### Auszug
::::::::
Andreas Haller
Papst Leo XIV. hat am vergangenen Sonntag Pier Giorgio Frassati (1901–1925) und Carlo Acutis (1991–2006) heiliggesprochen. Acutis ist im deutschsprachigen Raum längst ein Begriff, während Frassati trotz seiner Seligsprechung im Jahr 1990 weniger bekannt blieb. Seine Verehrung reicht jedoch bis in den Bregenzerwald, wo Andreas R. Batlogg, Jesuit und Autor mit Vorarlberger Wurzeln, überraschende Spuren entdeckte.
::::::::
### Deine Aufgaben
- A) Schreib aus dem Auszug über die Heiligsprechung alles von „Andreas Haller“ bis hinunter zu „überraschende Spuren entdeckte.“ Wort für Wort ab.
- B) Nenne alle Jahreszahlen, die im Auszug über die Heiligsprechung vorkommen.
- C) Schreib den Bericht über die Heiligsprechung von Frassati und Acutis nach seinem letzten Satz weiter.

### Datenblock
::::::::
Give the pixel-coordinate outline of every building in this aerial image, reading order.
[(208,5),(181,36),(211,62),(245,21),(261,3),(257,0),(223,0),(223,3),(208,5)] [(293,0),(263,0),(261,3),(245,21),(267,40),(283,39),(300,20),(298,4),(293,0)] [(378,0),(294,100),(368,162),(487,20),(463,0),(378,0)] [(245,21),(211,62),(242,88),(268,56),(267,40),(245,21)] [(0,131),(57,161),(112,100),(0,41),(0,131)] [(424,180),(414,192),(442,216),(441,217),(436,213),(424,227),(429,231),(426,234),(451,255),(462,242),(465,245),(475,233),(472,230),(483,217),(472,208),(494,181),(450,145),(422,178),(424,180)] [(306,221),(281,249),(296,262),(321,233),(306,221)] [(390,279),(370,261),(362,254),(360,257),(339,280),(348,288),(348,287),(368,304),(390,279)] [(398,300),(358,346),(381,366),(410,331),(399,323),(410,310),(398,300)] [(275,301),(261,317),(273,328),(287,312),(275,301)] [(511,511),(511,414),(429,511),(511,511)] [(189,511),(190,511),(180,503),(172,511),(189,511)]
::::::::
### Antworten der Reihe nach
- A)
Andreas Haller
Papst Leo XIV. hat am vergangenen Sonntag Pier Giorgio Frassati (1901–1925) und Carlo Acutis (1991–2006) heiliggesprochen. Acutis ist im deutschsprachigen Raum längst ein Begriff, während Frassati trotz seiner Seligsprechung im Jahr 1990 weniger bekannt blieb. Seine Verehrung reicht jedoch bis in den Bregenzerwald, wo Andreas R. Batlogg, Jesuit und Autor mit Vorarlberger Wurzeln, überraschende Spuren entdeckte.

- B) 1901, 1925, 1991, 2006, 1990

- C)
Ausgangspunkt war ein unscheinbarer Satz in einer Frassati-Biographie aus den 1950er-Jahren: Dort war von einem Bildstock „auf einer Passhöhe des Bregenzerwaldes, gegenüber den Steilwänden der Kanisfluh“ die Rede. Batlogg wurde neugierig. Konnte es wirklich sein, dass ein junger Italiener, der wohl nie in Vorarlberg gewesen war, hier ein Denkmal hatte? Zunächst deutete vieles auf die Schnepfegg hin, eine bekannte Passhöhe zwischen Mellau und Schnepfau. Doch egal, wo er suchte: kein Bildstock, kein Hinweis.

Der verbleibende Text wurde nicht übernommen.